« Guerre civile », clamait hier matin à la une le quotidien New York Post, au sujet du meurtre de cinq agents de police au Texas.

C'est une grossière exagération, typique de ce tabloïd. Mais il reste que les événements des derniers jours démontrent une fois de plus que des plaies aux États-Unis, remontant au passé esclavagiste de ce pays, demeurent béantes.

La tuerie à Dallas semble liée à la mort de deux hommes noirs abattus par des policiers cette semaine. Le principal suspect est passé à l'acte lors d'une manifestation organisée pour protester contre ces deux affaires hautement médiatisées. Il aurait dit aux autorités vouloir « tuer des Blancs, en particulier des policiers blancs ».

Son geste n'est pas qu'inadmissible et condamnable, il est également contreproductif. Non seulement il ne soulage pas la peine des familles afro-américaines endeuillées, mais il détourne l'attention des autorités et de l'opinion publique, alors que l'heure était venue de se concentrer sur la brutalité policière et son impact démesuré sur les Noirs.
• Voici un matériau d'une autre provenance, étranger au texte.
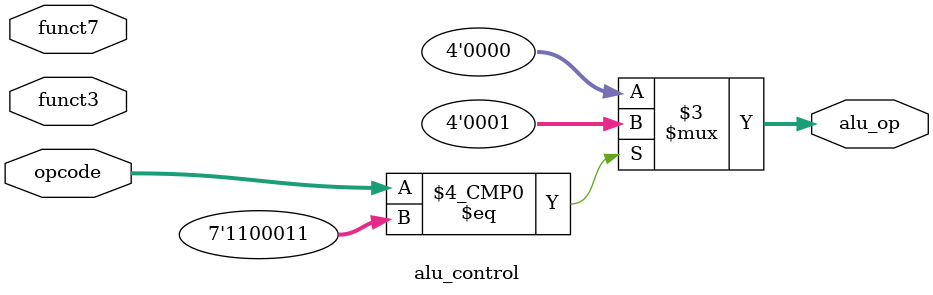
<source format=v>
module alu_control (
    input  [6:0] opcode,
    input  [2:0] funct3,
    input  [6:0] funct7,
    output reg [3:0] alu_op
);
    always @(*) begin
        case (opcode)
            7'b0110011: alu_op = 4'b0000;  // ADD (default)
            7'b0010011: alu_op = 4'b0000;  // ADDI
            7'b0000011: alu_op = 4'b0000;  // LW
            7'b0100011: alu_op = 4'b0000;  // SW
            7'b1100011: alu_op = 4'b0001;  // BEQ → SUB!
            default:    alu_op = 4'b0000;
        endcase
    end
endmodule

</source>
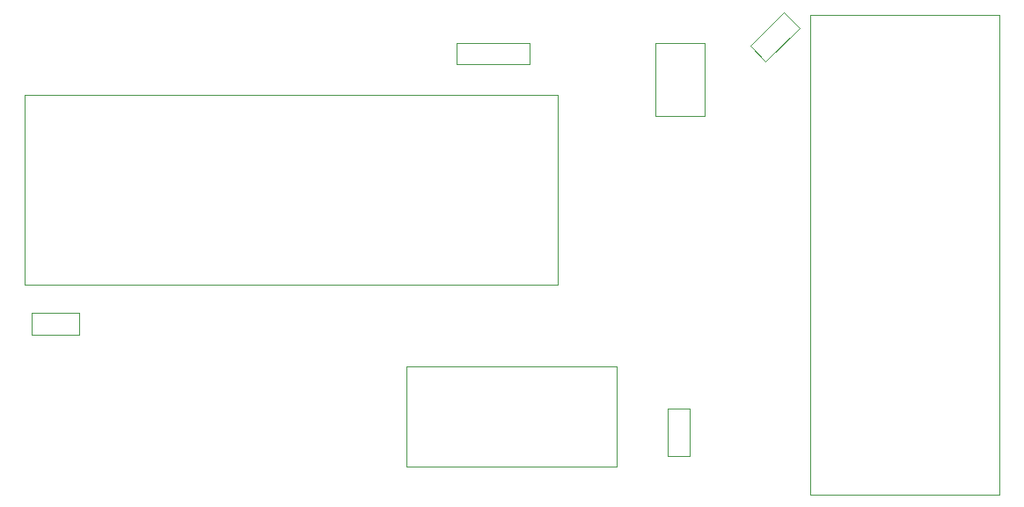
<source format=gbr>
G04 #@! TF.GenerationSoftware,KiCad,Pcbnew,8.99.0-unknown-5c22162d85~178~ubuntu22.04.1*
G04 #@! TF.CreationDate,2024-07-16T15:48:17+01:00*
G04 #@! TF.ProjectId,Leguino,4c656775-696e-46f2-9e6b-696361645f70,1.0.1*
G04 #@! TF.SameCoordinates,Original*
G04 #@! TF.FileFunction,Other,User*
%FSLAX46Y46*%
G04 Gerber Fmt 4.6, Leading zero omitted, Abs format (unit mm)*
G04 Created by KiCad (PCBNEW 8.99.0-unknown-5c22162d85~178~ubuntu22.04.1) date 2024-07-16 15:48:17*
%MOMM*%
%LPD*%
G01*
G04 APERTURE LIST*
%ADD10C,0.050000*%
G04 APERTURE END LIST*
D10*
X186896396Y-74063604D02*
X186896396Y-76163604D01*
X186896396Y-76163604D02*
X193876396Y-76163604D01*
X193876396Y-74063604D02*
X186896396Y-74063604D01*
X193876396Y-76163604D02*
X193876396Y-74063604D01*
X145294490Y-79093604D02*
X196594490Y-79093604D01*
X145294490Y-97373604D02*
X145294490Y-79093604D01*
X196594490Y-79093604D02*
X196594490Y-97373604D01*
X196594490Y-97373604D02*
X145294490Y-97373604D01*
X206016396Y-81163604D02*
X206016396Y-74063604D01*
X206016396Y-81163604D02*
X210756396Y-81163604D01*
X210756396Y-74063604D02*
X206016396Y-74063604D01*
X210756396Y-74063604D02*
X210756396Y-81163604D01*
X182079490Y-114888604D02*
X182079490Y-105278604D01*
X202269490Y-105278604D02*
X182079490Y-105278604D01*
X202269490Y-114888604D02*
X182079490Y-114888604D01*
X202269490Y-114888604D02*
X202269490Y-105278604D01*
X220860000Y-71390000D02*
X220860000Y-117610000D01*
X220860000Y-71390000D02*
X239140000Y-71390000D01*
X239140000Y-117610000D02*
X220860000Y-117610000D01*
X239140000Y-117610000D02*
X239140000Y-71390000D01*
X207204490Y-109313604D02*
X207204490Y-113913604D01*
X207204490Y-113913604D02*
X209304490Y-113913604D01*
X209304490Y-109313604D02*
X207204490Y-109313604D01*
X209304490Y-113913604D02*
X209304490Y-109313604D01*
X215131192Y-74383884D02*
X216616116Y-75868808D01*
X216616116Y-75868808D02*
X219868809Y-72616117D01*
X218383883Y-71131193D02*
X215131192Y-74383884D01*
X219868809Y-72616117D02*
X218383883Y-71131193D01*
X145954490Y-100063604D02*
X145954490Y-102163604D01*
X145954490Y-102163604D02*
X150554490Y-102163604D01*
X150554490Y-100063604D02*
X145954490Y-100063604D01*
X150554490Y-102163604D02*
X150554490Y-100063604D01*
M02*

</source>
En fait, son geste pourrait même pousser les policiers américains à être sur les dents encore plus qu'auparavant, ce qui est susceptible de provoquer d'autres tragédies dont les victimes seront des Noirs.

Car ils sont surreprésentés parmi tous ceux qui tombent chaque année sous les balles des policiers. Depuis le début de l'année, ces derniers ont abattu 509 personnes, dont 24 % étaient des Afro-Américains, alors qu'ils comptent pour 12 % de la population du pays.

Heureusement, les enregistrements vidéo de ces altercations se multiplient, ce qui permet aux trop fréquents dérapages des policiers d'être plus souvent documentés. D'où l'émoi suscité cette semaine par les morts d'Alton Sterling en Louisiane et de Philando Castile au Minnesota. L'agonie de cet homme a même été diffusée en direct sur Facebook Live par sa petite amie mercredi.

« Est-ce que ça se serait produit si les passagers et le conducteur avaient été Blancs ? Je ne pense pas », a déclaré le gouverneur de l'État jeudi, confirmant que la discrimination est la règle plus que l'exception au sein des forces de l'ordre.

« Chaque fois qu'un policier nous interpelle, la mort, la blessure, la mutilation sont possibles », a témoigné, dans le même ordre d'idées, le journaliste afro-américain Ta-Nehisi Coates dans son récent essai intitulé Une colère noire.

La colère n'excuse en rien la tuerie injustifiable de Dallas. Mais ce drame ne doit pas faire oublier aux forces policières américaines qu'elles doivent changer.

Le président Barack Obama l'a répété cette semaine, rappelant qu'un groupe de travail mis sur pied par la Maison-Blanche a émis des dizaines de recommandations l'an dernier en la matière, notamment afin d'améliorer la formation des policiers et leurs interactions avec la communauté en général et avec les minorités en particulier.

On parle carrément d'un changement de culture, ce qui prendra du temps, on s'en doute bien. Raison de plus pour en faire une affaire pressante.